Records contained in a dataset:
_____
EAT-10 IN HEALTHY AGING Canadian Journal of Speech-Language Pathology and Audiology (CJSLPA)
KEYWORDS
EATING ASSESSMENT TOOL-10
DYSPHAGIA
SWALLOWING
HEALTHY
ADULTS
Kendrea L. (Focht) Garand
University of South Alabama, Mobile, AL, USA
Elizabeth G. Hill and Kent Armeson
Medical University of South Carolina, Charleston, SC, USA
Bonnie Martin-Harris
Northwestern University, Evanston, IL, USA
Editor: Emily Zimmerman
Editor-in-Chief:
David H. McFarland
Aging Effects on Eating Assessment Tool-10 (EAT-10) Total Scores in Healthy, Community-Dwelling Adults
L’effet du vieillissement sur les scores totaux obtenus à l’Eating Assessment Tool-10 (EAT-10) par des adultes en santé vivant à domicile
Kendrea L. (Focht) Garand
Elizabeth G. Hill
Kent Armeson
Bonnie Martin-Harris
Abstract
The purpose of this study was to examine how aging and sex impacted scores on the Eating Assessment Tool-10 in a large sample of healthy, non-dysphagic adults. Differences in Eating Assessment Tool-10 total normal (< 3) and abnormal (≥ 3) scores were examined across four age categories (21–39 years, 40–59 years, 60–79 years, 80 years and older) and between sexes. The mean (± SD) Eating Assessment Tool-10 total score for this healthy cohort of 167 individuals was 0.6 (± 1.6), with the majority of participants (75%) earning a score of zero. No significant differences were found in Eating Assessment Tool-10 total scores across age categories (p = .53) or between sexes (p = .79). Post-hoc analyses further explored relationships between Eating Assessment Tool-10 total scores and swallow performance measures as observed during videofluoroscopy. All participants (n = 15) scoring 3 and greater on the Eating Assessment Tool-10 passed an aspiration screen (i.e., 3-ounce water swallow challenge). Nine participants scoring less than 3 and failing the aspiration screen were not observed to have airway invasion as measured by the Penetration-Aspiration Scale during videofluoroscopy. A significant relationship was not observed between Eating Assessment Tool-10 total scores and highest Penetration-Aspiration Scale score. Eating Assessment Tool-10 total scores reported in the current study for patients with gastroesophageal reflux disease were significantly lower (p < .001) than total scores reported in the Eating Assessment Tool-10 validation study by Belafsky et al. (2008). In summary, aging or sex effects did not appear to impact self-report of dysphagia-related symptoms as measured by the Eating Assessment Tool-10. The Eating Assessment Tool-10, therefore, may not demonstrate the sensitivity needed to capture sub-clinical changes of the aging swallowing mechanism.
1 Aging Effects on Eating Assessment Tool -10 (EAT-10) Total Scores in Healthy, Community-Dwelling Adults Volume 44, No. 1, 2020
_____
• **AIM OF THE EXERCISE**: Give only the number of lines in the entries above that hold the string "University".

• **TASK RESPONSE**: 3